Collected data:
=== Begin Enclosure ===
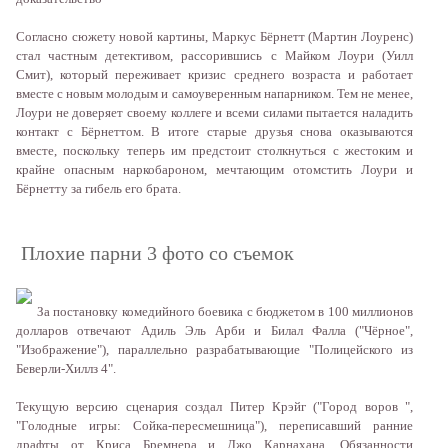
Согласно сюжету новой картины, Маркус Бёрнетт (Мартин Лоуренс)
стал частным детективом, рассорившись с Майком Лоури (Уилл
Смит), который переживает кризис среднего возраста и работает
вместе с новым молодым и самоуверенным напарником. Тем не менее,
Лоури не доверяет своему коллеге и всеми силами пытается наладить
контакт с Бёрнеттом. В итоге старые друзья снова оказываются
вместе, поскольку теперь им предстоит столкнуться с жестоким и
крайне опасным наркобароном, мечтающим отомстить Лоури и
Бёрнетту за гибель его брата.
Плохие парни 3 фото со съемок
За постановку комедийного боевика с бюджетом в 100 миллионов
долларов отвечают Адиль Эль Арби и Билал Фалла ("Чёрное",
"Изображение"), параллельно разрабатывающие "Полицейского из
Беверли-Хиллз 4".
Текущую версию сценария создал Питер Крэйг ("Город воров ",
"Голодные игры: Сойка-пересмешница"), переписавший ранние
драфты от Криса Бремнера и Джо Карнахана. Обязанности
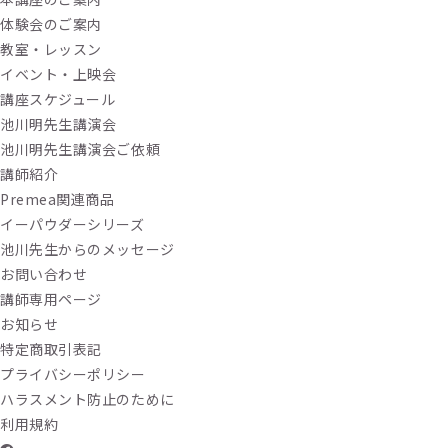
体験会のご案内
教室・レッスン
イベント・上映会
講座スケジュール
池川明先生講演会
池川明先生講演会ご依頼
講師紹介
Premea関連商品
イーパウダーシリーズ
池川先生からのメッセージ
お問い合わせ
講師専用ページ
お知らせ
特定商取引表記
プライバシーポリシー
ハラスメント防止のために
利用規約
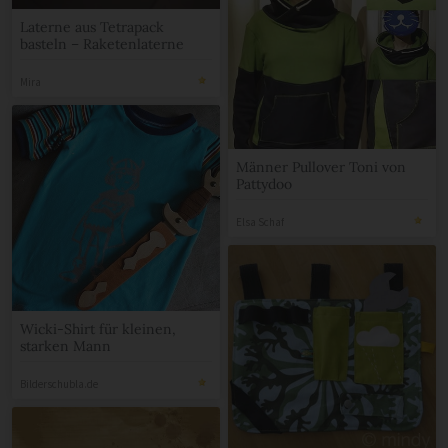
Laterne aus Tetrapack
basteln – Raketenlaterne
Mira
Männer Pullover Toni von
Pattydoo
Elsa Schaf
Wicki-Shirt für kleinen,
starken Mann
Bilderschubla.de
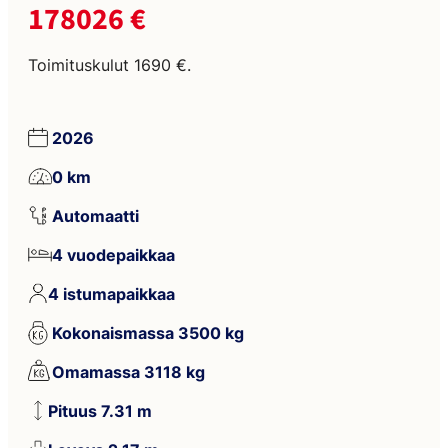
178026 €
Toimituskulut 1690 €.
2026
0 km
Automaatti
4 vuodepaikkaa
4 istumapaikkaa
Kokonaismassa 3500 kg
Omamassa 3118 kg
Pituus 7.31 m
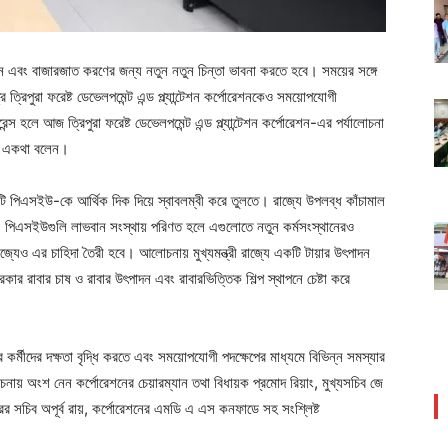
দন এবং বাজারজাত করণের জন্য নতুন নতুন চিন্তা ভাবনা করতে হবে। সময়ের সঙ্গে
 ত্রিপুরা ফরেষ্ট ডেভেলপমেন্ট এন্ড প্ল্যান্টেশন কর্পোরেশনকেও সময়োপযোগী
 হলে আজ ত্রিপুরা ফরেষ্ট ডেভেলপমেন্ট এন্ড প্ল্যান্টেশন কর্পোরেশন-এর পর্যালোচনা
হা একথা বলেন।
রতিটি পিএসইউ-কে আর্থিক দিক দিয়ে স্বাবলম্বী করে তুলতে। রাজ্যে উপলব্ধ কাঁচামাল
 পিএসইউগুলি লাভবান সংস্থায় পরিণত হলে এগুলোতে নতুন কর্মসংস্থানেরও
াজ্যেও এর চাহিদা তৈরী হবে। আলোচনায় মুখ্যমন্ত্রী রাজ্যে একটি টায়ার উৎপাদন
র রাবার চাষ ও রাবার উৎপাদন এবং রাবারভিত্তিক শিল্প স্থাপনে চেষ্টা করে
র কর্মীদের দক্ষতা বৃদ্ধি করতে এবং সময়োপযোগী পদক্ষেপের মাধ্যমে বিভিন্ন সমস্যার
নায় অংশ নেন কর্পোরেশনের চেয়ারম্যান তথা বিধায়ক প্রমোদ রিয়াং, মুখ্যসচিব জে
প্তরের সচিব অপূর্ব রায়, কর্পোরেশনের এমডি এ এস কনফাডে সহ সংশ্লিষ্ট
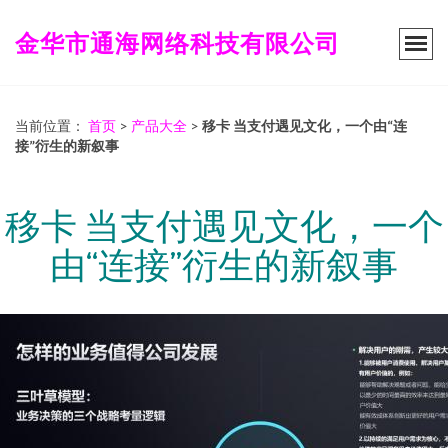
金华市通海网络科技有限公司
当前位置：
首页
>
产品大全
>
移卡 当支付遇见文化，一个由“连
接”衍生的新叙事
移卡 当支付遇见文化，一个
由“连接”衍生的新叙事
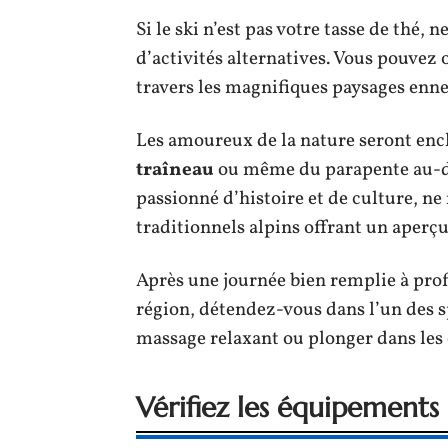
Si le ski n’est pas votre tasse de thé, 
d’activités alternatives. Vous pouvez
travers les magnifiques paysages enn
Les amoureux de la nature seront enc
traîneau
ou même du parapente au-de
passionné d’histoire et de culture, n
traditionnels alpins offrant un aperç
Après une journée bien remplie à prof
région, détendez-vous dans l’un des s
massage relaxant ou plonger dans les
Vérifiez les équipements 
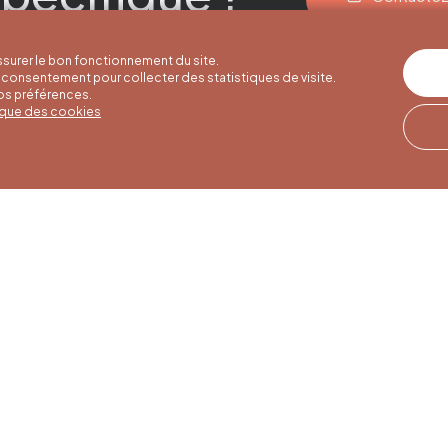
surer le bon fonctionnement du site.
consentement pour collecter des statistiques de visite.
vos préférences.
tique des cookies
res d'été
Horaires d'hiver
Notre adresse
u 30/09
01/10 au 15/05
Quai de la Goffe 13
4000 Liège
i au samedi de
Du lundi au samedi de
17h
9h30 à 16h30
es et jours
Dimanches et jours
de 9h à 16h
fériés de 9h à 15h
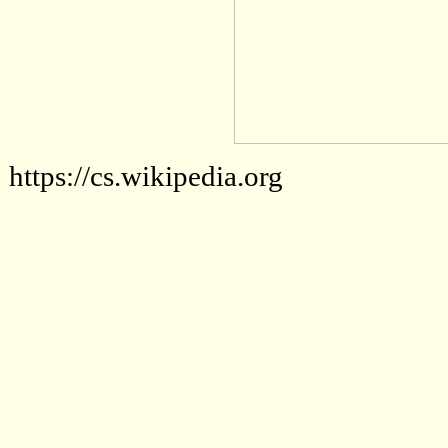
https://cs.wikipedia.org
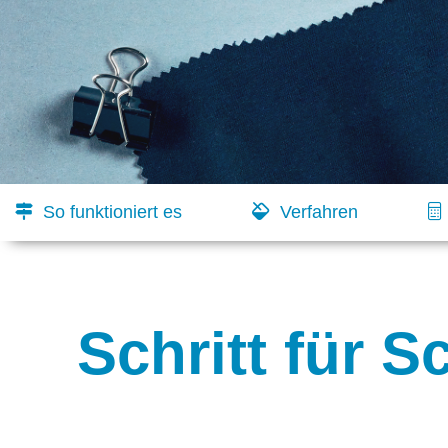
So funktioniert es
Verfahren
Schritt für S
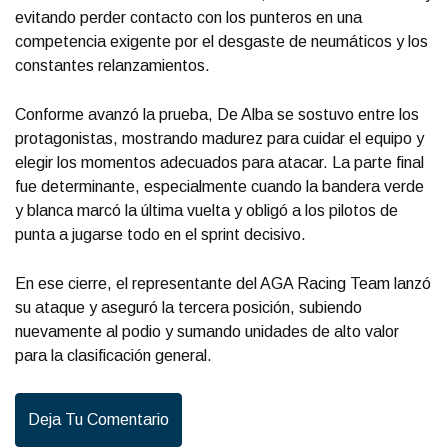
evitando perder contacto con los punteros en una
competencia exigente por el desgaste de neumáticos y los
constantes relanzamientos.
Conforme avanzó la prueba, De Alba se sostuvo entre los
protagonistas, mostrando madurez para cuidar el equipo y
elegir los momentos adecuados para atacar. La parte final
fue determinante, especialmente cuando la bandera verde
y blanca marcó la última vuelta y obligó a los pilotos de
punta a jugarse todo en el sprint decisivo.
En ese cierre, el representante del AGA Racing Team lanzó
su ataque y aseguró la tercera posición, subiendo
nuevamente al podio y sumando unidades de alto valor
para la clasificación general.
Deja Tu Comentario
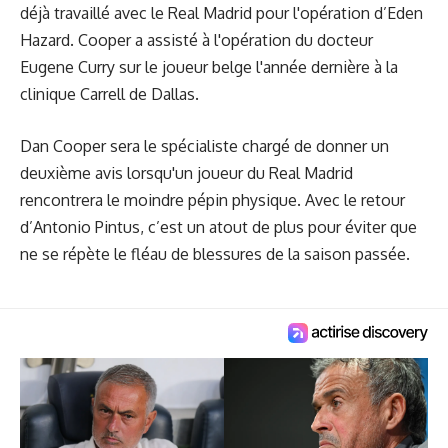
déjà travaillé avec le Real Madrid pour l'opération d’Eden
Hazard. Cooper a assisté à l'opération du docteur
Eugene Curry sur le joueur belge l'année dernière à la
clinique Carrell de Dallas.
Dan Cooper sera le spécialiste chargé de donner un
deuxième avis lorsqu'un joueur du Real Madrid
rencontrera le moindre pépin physique. Avec le retour
d’Antonio Pintus, c’est un atout de plus pour éviter que
ne se répète
le fléau de blessures
de la saison passée.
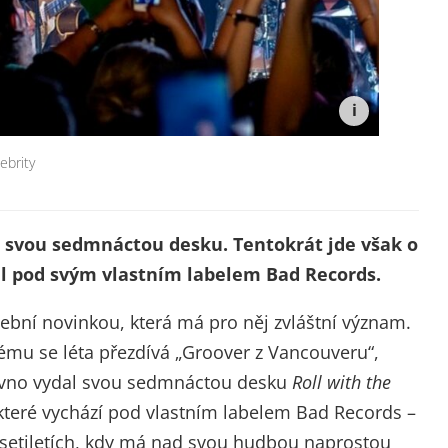
ebrity
 svou sedmnáctou desku. Tentokrát jde však o
al pod svým vlastním labelem Bad Records.
ební novinkou, která má pro něj zvláštní význam.
ému se léta přezdívá „Groover z Vancouveru“,
dávno vydal svou sedmnáctou desku
Roll with the
 které vychází pod vlastním labelem Bad Records –
desetiletích, kdy má nad svou hudbou naprostou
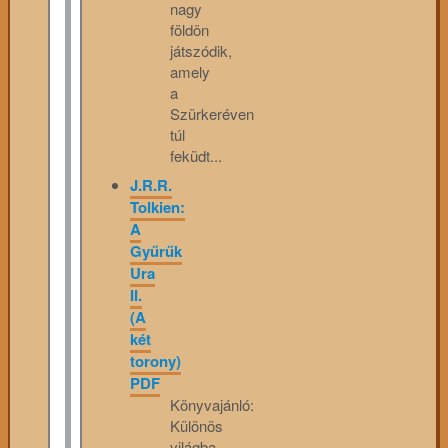
nagy
földön
játszódik,
amely
a
Szürkeréven
túl
feküdt...
J.R.R.
Tolkien:
A
Gyűrűk
Ura
II.
(A
két
torony)
PDF
Könyvajánló:
Különös
világba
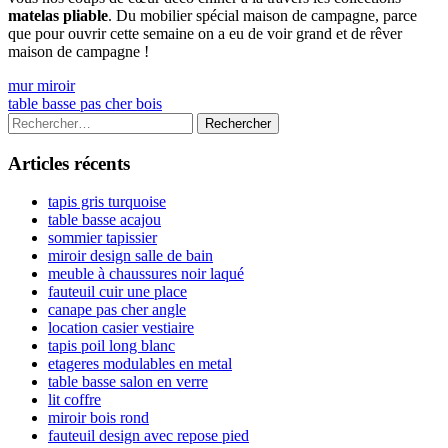
matelas pliable
. Du mobilier spécial maison de campagne, parce
que pour ouvrir cette semaine on a eu de voir grand et de rêver
maison de campagne !
Navigation
Previous
mur miroir
article:
Next
table basse pas cher bois
de
article:
Colonne
Rechercher :
l’article
latérale
Articles récents
principale
tapis gris turquoise
table basse acajou
sommier tapissier
miroir design salle de bain
meuble à chaussures noir laqué
fauteuil cuir une place
canape pas cher angle
location casier vestiaire
tapis poil long blanc
etageres modulables en metal
table basse salon en verre
lit coffre
miroir bois rond
fauteuil design avec repose pied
=== End Enclosure ===
## What you should do
When copying the entries above, keep each word as it is and exclude any image.

## Expected answer
Согласно сюжету новой картины, Маркус Бёрнетт (Мартин Лоуренс)
стал частным детективом, рассорившись с Майком Лоури (Уилл
Смит), который переживает кризис среднего возраста и работает
вместе с новым молодым и самоуверенным напарником. Тем не менее,
Лоури не доверяет своему коллеге и всеми силами пытается наладить
контакт с Бёрнеттом. В итоге старые друзья снова оказываются
вместе, поскольку теперь им предстоит столкнуться с жестоким и
крайне опасным наркобароном, мечтающим отомстить Лоури и
Бёрнетту за гибель его брата.
Плохие парни 3 фото со съемок
За постановку комедийного боевика с бюджетом в 100 миллионов
долларов отвечают Адиль Эль Арби и Билал Фалла ("Чёрное",
"Изображение"), параллельно разрабатывающие "Полицейского из
Беверли-Хиллз 4".
Текущую версию сценария создал Питер Крэйг ("Город воров ",
"Голодные игры: Сойка-пересмешница"), переписавший ранние
драфты от Криса Бремнера и Джо Карнахана. Обязанности
体験会のご案内
教室・レッスン
イベント・上映会
講座スケジュール
池川明先生講演会
池川明先生講演会ご依頼
講師紹介
Premea関連商品
イーパウダーシリーズ
池川先生からのメッセージ
お問い合わせ
講師専用ページ
お知らせ
特定商取引表記
プライバシーポリシー
ハラスメント防止のために
利用規約
Laterne aus Tetrapack
basteln – Raketenlaterne
Mira
Männer Pullover Toni von
Pattydoo
Elsa Schaf
Wicki-Shirt für kleinen,
starken Mann
Bilderschubla.de
178026 €
Toimituskulut 1690 €.
2026
0 km
Automaatti
4 vuodepaikkaa
4 istumapaikkaa
Kokonaismassa 3500 kg
Omamassa 3118 kg
Pituus 7.31 m
দন এবং বাজারজাত করণের জন্য নতুন নতুন চিন্তা ভাবনা করতে হবে। সময়ের সঙ্গে
 ত্রিপুরা ফরেষ্ট ডেভেলপমেন্ট এন্ড প্ল্যান্টেশন কর্পোরেশনকেও সময়োপযোগী
 হলে আজ ত্রিপুরা ফরেষ্ট ডেভেলপমেন্ট এন্ড প্ল্যান্টেশন কর্পোরেশন-এর পর্যালোচনা
হা একথা বলেন।
রতিটি পিএসইউ-কে আর্থিক দিক দিয়ে স্বাবলম্বী করে তুলতে। রাজ্যে উপলব্ধ কাঁচামাল
 পিএসইউগুলি লাভবান সংস্থায় পরিণত হলে এগুলোতে নতুন কর্মসংস্থানেরও
াজ্যেও এর চাহিদা তৈরী হবে। আলোচনায় মুখ্যমন্ত্রী রাজ্যে একটি টায়ার উৎপাদন
র রাবার চাষ ও রাবার উৎপাদন এবং রাবারভিত্তিক শিল্প স্থাপনে চেষ্টা করে
র কর্মীদের দক্ষতা বৃদ্ধি করতে এবং সময়োপযোগী পদক্ষেপের মাধ্যমে বিভিন্ন সমস্যার
নায় অংশ নেন কর্পোরেশনের চেয়ারম্যান তথা বিধায়ক প্রমোদ রিয়াং, মুখ্যসচিব জে
প্তরের সচিব অপূর্ব রায়, কর্পোরেশনের এমডি এ এস কনফাডে সহ সংশ্লিষ্ট
金华市通海网络科技有限公司
当前位置：
首页
>
产品大全
>
移卡 当支付遇见文化，一个由“连
接”衍生的新叙事
移卡 当支付遇见文化，一个
由“连接”衍生的新叙事
Si le ski n’est pas votre tasse de thé, 
d’activités alternatives. Vous pouvez
travers les magnifiques paysages enn
Les amoureux de la nature seront enc
traîneau
ou même du parapente au-de
passionné d’histoire et de culture, n
traditionnels alpins offrant un aperç
Après une journée bien remplie à prof
région, détendez-vous dans l’un des s
massage relaxant ou plonger dans les
Vérifiez les équipements 
surer le bon fonctionnement du site.
consentement pour collecter des statistiques de visite.
vos préférences.
tique des cookies
res d'été
Horaires d'hiver
Notre adresse
u 30/09
01/10 au 15/05
Quai de la Goffe 13
4000 Liège
i au samedi de
Du lundi au samedi de
17h
9h30 à 16h30
es et jours
Dimanches et jours
de 9h à 16h
fériés de 9h à 15h
https://cs.wikipedia.org
So funktioniert es
Verfahren
Schritt für S
evitando perder contacto con los punteros en una
competencia exigente por el desgaste de neumáticos y los
constantes relanzamientos.
Conforme avanzó la prueba, De Alba se sostuvo entre los
protagonistas, mostrando madurez para cuidar el equipo y
elegir los momentos adecuados para atacar. La parte final
fue determinante, especialmente cuando la bandera verde
y blanca marcó la última vuelta y obligó a los pilotos de
punta a jugarse todo en el sprint decisivo.
En ese cierre, el representante del AGA Racing Team lanzó
su ataque y aseguró la tercera posición, subiendo
nuevamente al podio y sumando unidades de alto valor
para la clasificación general.
Deja Tu Comentario
déjà travaillé avec le Real Madrid pour l'opération d’Eden
Hazard. Cooper a assisté à l'opération du docteur
Eugene Curry sur le joueur belge l'année dernière à la
clinique Carrell de Dallas.
Dan Cooper sera le spécialiste chargé de donner un
deuxième avis lorsqu'un joueur du Real Madrid
rencontrera le moindre pépin physique. Avec le retour
d’Antonio Pintus, c’est un atout de plus pour éviter que
ne se répète
le fléau de blessures
de la saison passée.
ebrity
 svou sedmnáctou desku. Tentokrát jde však o
al pod svým vlastním labelem Bad Records.
ební novinkou, která má pro něj zvláštní význam.
ému se léta přezdívá „Groover z Vancouveru“,
dávno vydal svou sedmnáctou desku
Roll with the
 které vychází pod vlastním labelem Bad Records –
desetiletích, kdy má nad svou hudbou naprostou
nagy
földön
játszódik,
amely
a
Szürkeréven
túl
feküdt...
J.R.R.
Tolkien:
A
Gyűrűk
Ura
II.
(A
két
torony)
PDF
Könyvajánló:
Különös
világba
matelas pliable
. Du mobilier spécial maison de campagne, parce
que pour ouvrir cette semaine on a eu de voir grand et de rêver
maison de campagne !
Navigation
Previous
mur miroir
article:
Next
table basse pas cher bois
de
article:
Colonne
Rechercher :
l’article
latérale
Articles récents
principale
tapis gris turquoise
table basse acajou
sommier tapissier
miroir design salle de bain
meuble à chaussures noir laqué
fauteuil cuir une place
canape pas cher angle
location casier vestiaire
tapis poil long blanc
etageres modulables en metal
table basse salon en verre
lit coffre
miroir bois rond
fauteuil design avec repose pied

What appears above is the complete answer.